*原文*
- - - - -
従来、支持体表面の粗面化処理方法として、ボール研磨法又はブラシ研磨法等の機械的処理法が使用されていたが、最近では塩酸若しくはこれを主成分とする電解液、又は硝酸を主成分とする電解液を使用して、支持体であるアルミニウム板の表面を電気化学的に粗面化する電解粗面化処理法、又は前記機械的処理法と前記電解粗面化処理法とを組み合わせた処理方法が主に採用されている。これは、電解粗面化処理法によって得られた粗面板が製版に適しており、また印刷性能にも優れているからである。更に、電解粗面化処理法では、アルミニウム合金板をコイル状にして連続処理する場合に適しているからである。
前述のようにして、粗面化されるアルミニウム合金板には、その粗面化処理によって均一な凹凸が形成されることが要求される。均一な凹凸が形成された印刷版用アルミニウム合金板においては、感光膜との密着性及び保水性が向上すると共に、優れた画像鮮明性及び耐刷性を得ることができる。また、最近では粗面化処理コストを低減させるため、より短時間又は低通電量で均一な凹凸を形成することができる材料の開発が強く求められている。
【0004】
PS版の支持体として用いられるアルミニウム合金としては、当初、JIS1050(純度99.5%以上の純Al)が用いられ、最近ではJIS1100(Al−(0.05〜0.20)%Cu合金)、JIS3003(Al−(0.05〜0.20)%Cu−1.5%Mn合金)等のCu系合金あるいはCu−Mn系アルミニウム合金が主に用いられるようになってきた。
- - - - -
*課題 1*
原文のうち、「従来、支持体表面の粗面化処理」から「場合に適しているからである。」までを、両端を含めてそのまま書き出してください。
- - - - -
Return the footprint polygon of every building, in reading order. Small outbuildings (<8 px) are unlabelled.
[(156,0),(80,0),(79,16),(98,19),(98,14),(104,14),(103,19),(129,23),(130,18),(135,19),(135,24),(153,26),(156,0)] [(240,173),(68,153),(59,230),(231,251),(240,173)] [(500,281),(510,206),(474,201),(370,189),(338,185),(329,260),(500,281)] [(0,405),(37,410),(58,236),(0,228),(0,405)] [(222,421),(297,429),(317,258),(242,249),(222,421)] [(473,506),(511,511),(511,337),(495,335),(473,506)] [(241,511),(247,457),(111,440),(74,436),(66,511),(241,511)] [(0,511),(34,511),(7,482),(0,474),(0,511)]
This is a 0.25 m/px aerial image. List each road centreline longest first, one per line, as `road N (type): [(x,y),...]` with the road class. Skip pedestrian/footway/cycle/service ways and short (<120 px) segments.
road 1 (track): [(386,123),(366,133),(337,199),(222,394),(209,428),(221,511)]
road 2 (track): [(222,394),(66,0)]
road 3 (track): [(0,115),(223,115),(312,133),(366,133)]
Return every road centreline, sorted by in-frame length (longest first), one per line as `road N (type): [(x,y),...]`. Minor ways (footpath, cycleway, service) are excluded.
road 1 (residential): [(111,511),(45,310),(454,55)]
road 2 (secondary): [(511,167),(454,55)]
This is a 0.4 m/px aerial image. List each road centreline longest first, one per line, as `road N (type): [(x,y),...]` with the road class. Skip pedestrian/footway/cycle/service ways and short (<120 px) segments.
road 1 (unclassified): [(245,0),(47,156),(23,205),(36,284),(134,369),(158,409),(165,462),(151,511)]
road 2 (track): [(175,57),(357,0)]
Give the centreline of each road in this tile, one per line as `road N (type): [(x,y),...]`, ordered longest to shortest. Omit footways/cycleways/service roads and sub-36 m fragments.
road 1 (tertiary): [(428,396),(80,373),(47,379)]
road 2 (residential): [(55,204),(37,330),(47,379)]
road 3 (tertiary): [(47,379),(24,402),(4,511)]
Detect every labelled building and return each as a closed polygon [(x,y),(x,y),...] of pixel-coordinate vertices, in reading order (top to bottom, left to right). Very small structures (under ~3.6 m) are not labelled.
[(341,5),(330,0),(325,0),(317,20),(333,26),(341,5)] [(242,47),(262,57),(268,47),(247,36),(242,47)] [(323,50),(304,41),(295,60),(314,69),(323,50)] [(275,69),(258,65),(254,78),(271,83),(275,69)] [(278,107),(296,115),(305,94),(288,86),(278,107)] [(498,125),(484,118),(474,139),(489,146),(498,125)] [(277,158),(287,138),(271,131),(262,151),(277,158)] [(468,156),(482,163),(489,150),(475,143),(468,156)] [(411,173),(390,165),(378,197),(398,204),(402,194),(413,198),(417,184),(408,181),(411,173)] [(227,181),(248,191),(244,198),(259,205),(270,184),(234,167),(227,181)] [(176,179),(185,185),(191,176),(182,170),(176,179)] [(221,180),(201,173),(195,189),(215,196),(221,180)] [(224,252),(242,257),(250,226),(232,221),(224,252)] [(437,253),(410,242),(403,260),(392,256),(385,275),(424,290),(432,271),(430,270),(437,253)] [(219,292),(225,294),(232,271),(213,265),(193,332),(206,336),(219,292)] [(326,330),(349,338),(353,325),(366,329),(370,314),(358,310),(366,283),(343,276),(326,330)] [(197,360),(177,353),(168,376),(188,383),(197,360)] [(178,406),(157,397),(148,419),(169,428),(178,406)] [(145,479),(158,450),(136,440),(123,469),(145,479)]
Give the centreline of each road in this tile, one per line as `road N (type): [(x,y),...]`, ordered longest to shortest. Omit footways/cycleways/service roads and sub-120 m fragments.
- - - - -
*課題 2*
記録の中で、「This is a 0.4」を含む行から「road 3 (tertiary): [(47,379),(24,402),(4,511)]」を含む行まで（両端の行を含む）を、「aerial image」を「satellite image」に置き換えて書き出してください。置き換える部分以外は何も変えず、その範囲の行だけを示してください。

*最終結果 1*
従来、支持体表面の粗面化処理方法として、ボール研磨法又はブラシ研磨法等の機械的処理法が使用されていたが、最近では塩酸若しくはこれを主成分とする電解液、又は硝酸を主成分とする電解液を使用して、支持体であるアルミニウム板の表面を電気化学的に粗面化する電解粗面化処理法、又は前記機械的処理法と前記電解粗面化処理法とを組み合わせた処理方法が主に採用されている。これは、電解粗面化処理法によって得られた粗面板が製版に適しており、また印刷性能にも優れているからである。更に、電解粗面化処理法では、アルミニウム合金板をコイル状にして連続処理する場合に適しているからである。

*最終結果 2*
This is a 0.4 m/px satellite image. List each road centreline longest first, one per line, as `road N (type): [(x,y),...]` with the road class. Skip pedestrian/footway/cycle/service ways and short (<120 px) segments.
road 1 (unclassified): [(245,0),(47,156),(23,205),(36,284),(134,369),(158,409),(165,462),(151,511)]
road 2 (track): [(175,57),(357,0)]
Give the centreline of each road in this tile, one per line as `road N (type): [(x,y),...]`, ordered longest to shortest. Omit footways/cycleways/service roads and sub-36 m fragments.
road 1 (tertiary): [(428,396),(80,373),(47,379)]
road 2 (residential): [(55,204),(37,330),(47,379)]
road 3 (tertiary): [(47,379),(24,402),(4,511)]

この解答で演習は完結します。